Title: Tibetan Women – Where do they stand?
By: Tenpa Dugdak
Published: August 17th, 2005
“Women are not supported or encouraged by our society as much as men.”
I got an email request to put this article up for discussion so here it is. The article talks about the unequal treatment of Tibetan women in current Tibetan society, and the hypocrisy it presents.
–“Tibetan women are merely seen as the ones who wash dishes or do the laundry and cooking. Don’t you think it’s right time to move from this sort of stereotype? It is a shame that we are losing the abilities of Tibetan women not because they are not competent but because they are not given a chance. This sort of thing is happening in Tibetan families all over the world, not just in Tibet. Recently I visited a Tibetan family and lucky me, momos were being prepared. Of course I was asked to stay. The husband was sitting on the sofa, sipping his tea while his wife prepared the momos. I gave her a hand and later she thanked me for helping her. The husband never got up to help.”
–“Just look around your community and I bet everyone would talk about a woman’s goodness in terms of how quiet she is or how shy she is, not because she is strong and confident. So, whose fault it that? If our society suffers from not having enough women principals, doctors, and Kalons then it is our society’s fault, not the fault of individual women.”
*I don’t think its fair for him to say that it is always completely a society’s fault if it suffers from not having enough successful women. A society or community has a part to play in supporting and allowing an individual to succeed but the individual still has his or her own responsibility and part to play in his or her own success. Of course I know that there are cases where a society is at complete fault for not having any successful or women with equal social standing as men.
–“When I was in school I loved ‘Shating‘ because there are to me back then there were lots and lots of negative things about women. But now it just disgusts me having been taught such things in school. Having said that, one Tibetan here told me that Shating is actually intended for monks and I thought that does make sense but then why teach this in school where the system is co-educational? It is psychological and emotional abuse for Tibetan women.”

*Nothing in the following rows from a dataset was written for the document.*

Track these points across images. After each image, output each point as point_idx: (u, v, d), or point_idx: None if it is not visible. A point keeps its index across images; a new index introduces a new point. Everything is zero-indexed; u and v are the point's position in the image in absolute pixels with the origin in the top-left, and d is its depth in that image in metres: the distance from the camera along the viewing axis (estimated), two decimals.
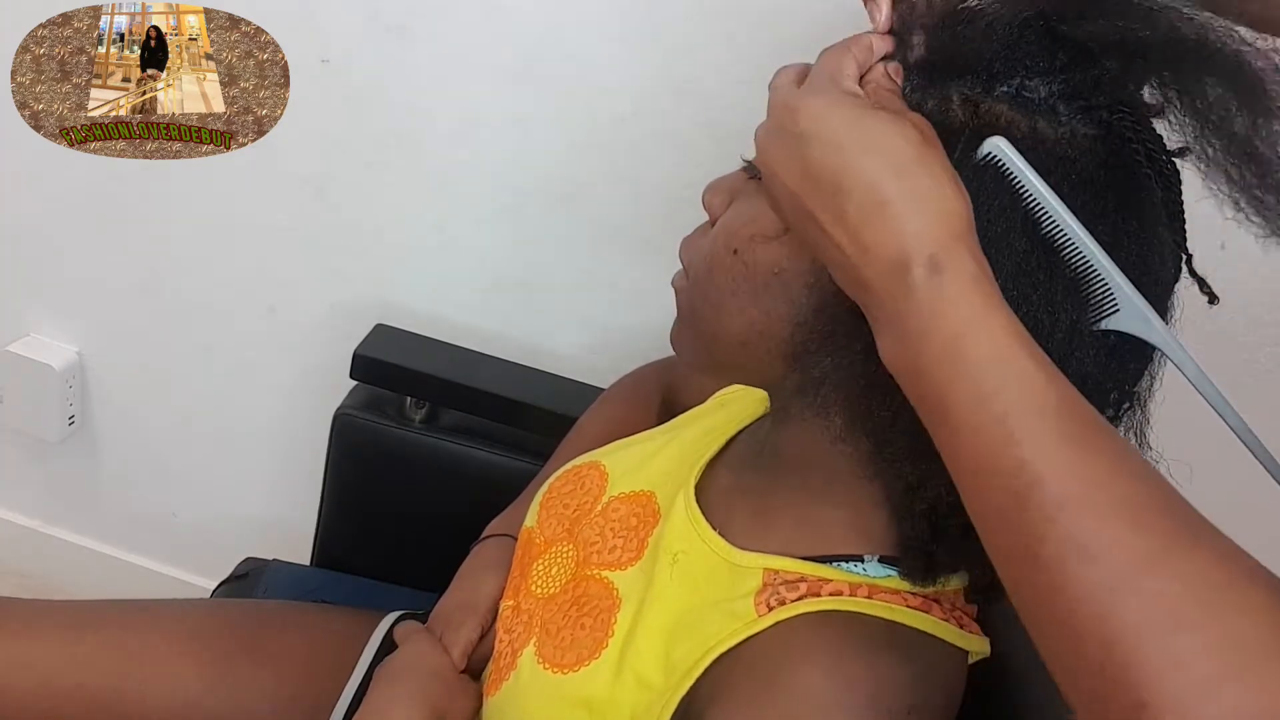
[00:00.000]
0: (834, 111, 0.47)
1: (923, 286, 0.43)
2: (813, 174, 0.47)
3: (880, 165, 0.45)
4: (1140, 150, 0.49)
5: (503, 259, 1.16)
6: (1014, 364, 0.42)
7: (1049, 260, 0.48)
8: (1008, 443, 0.41)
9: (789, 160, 0.48)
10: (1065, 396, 0.42)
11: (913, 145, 0.45)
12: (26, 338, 1.30)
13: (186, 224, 1.20)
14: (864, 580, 0.56)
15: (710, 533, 0.61)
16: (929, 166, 0.45)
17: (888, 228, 0.45)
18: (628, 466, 0.72)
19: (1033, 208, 0.47)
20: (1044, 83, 0.49)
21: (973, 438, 0.42)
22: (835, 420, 0.55)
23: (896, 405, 0.48)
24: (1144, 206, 0.50)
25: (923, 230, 0.44)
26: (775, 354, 0.56)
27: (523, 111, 1.07)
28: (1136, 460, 0.42)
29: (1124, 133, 0.49)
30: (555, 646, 0.62)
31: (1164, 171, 0.51)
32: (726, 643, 0.54)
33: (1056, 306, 0.48)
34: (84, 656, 0.77)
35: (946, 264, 0.44)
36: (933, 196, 0.45)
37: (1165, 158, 0.51)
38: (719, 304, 0.58)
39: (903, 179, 0.45)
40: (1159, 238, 0.51)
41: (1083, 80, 0.49)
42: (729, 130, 1.01)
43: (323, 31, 1.06)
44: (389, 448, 1.04)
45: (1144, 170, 0.50)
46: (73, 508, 1.46)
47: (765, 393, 0.65)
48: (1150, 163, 0.50)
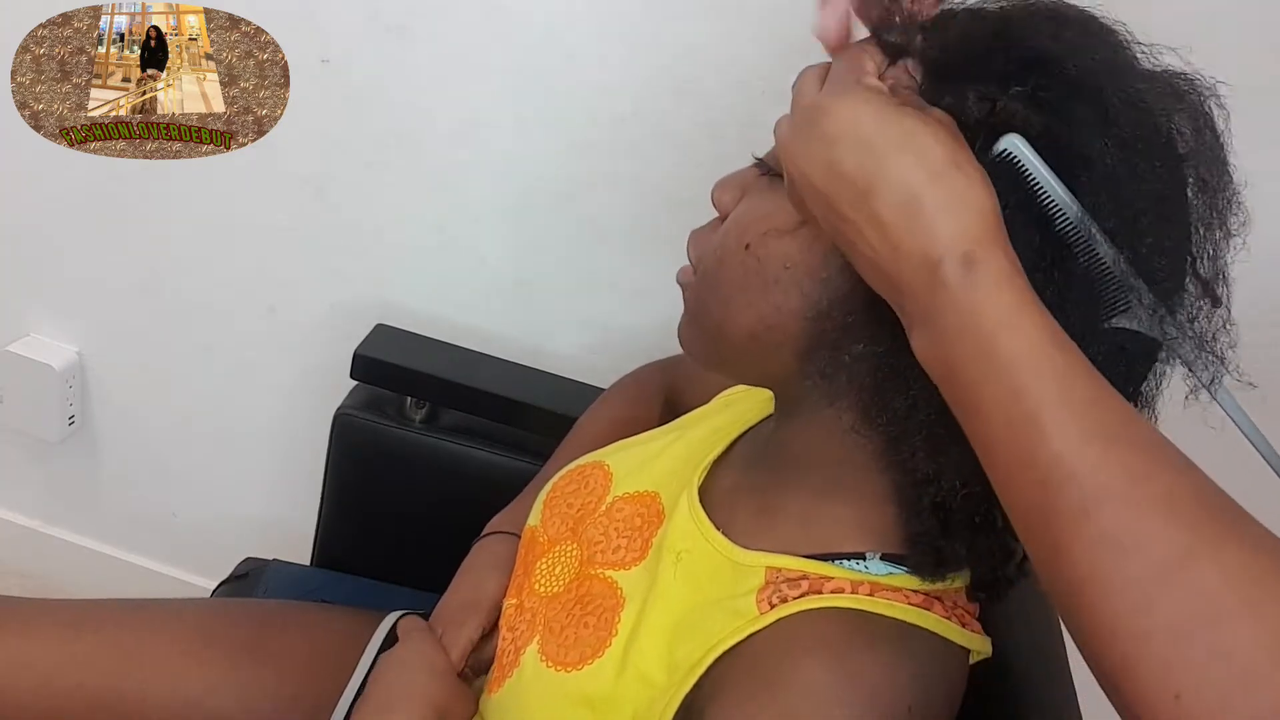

-“I heard this incidence where one nunnery had invited a ‘Rinpoche‘ to their nunnery to give them a blessing and teachings. Upon his arrival he said to them, ‘ Pray hard in this life in order to be re-born as a male’. What a hypocrite!”
–“The word ‘kaimein‘ means inferior of birth. One of my friends told me that this word was used in one part of Tibet and now it has spread across the Tibetan Community in India. So, it might be a good idea next time to think twice before using this word to describe a woman, as this is not a Tibetan Buddhist word. The word ‘nigger’ is no longer used in western society unless purposely used to discriminate against black people so ‘kaimein‘ has to go as it too is clearly discriminatory against women and it is abusive”.
*I wrote in an earlier post that the word ‘Kaimein‘ or ‘Kye-men’ means inferior birth, just as it does in this excerpt, but someone commented that this isn’t the case and that it actually is an old word for the the stomach area of a woman. I’m still not 100% sure on which etymology(true meaning) is correct. Also the word ‘nigger’ is still in use in western society since we hear it in music and the media and still it is used in a non-discriminatory way, so I would say his statement is false.
Comment on what you think of this article by Tenpa Dugdak, do you agree with his article? Is he overgeneralizing the situation? Is Tibetan society less equal then Western society like the author states? (ex:”I really do think we can learn something about the equal treatment of woman from the west.”) Does religion create a sexist attitude towards women, like the belief of only being able to achieve enlightenment as a male? Should the word ‘kaimein‘ be completely banned or discouraged from use in the Tibetan language?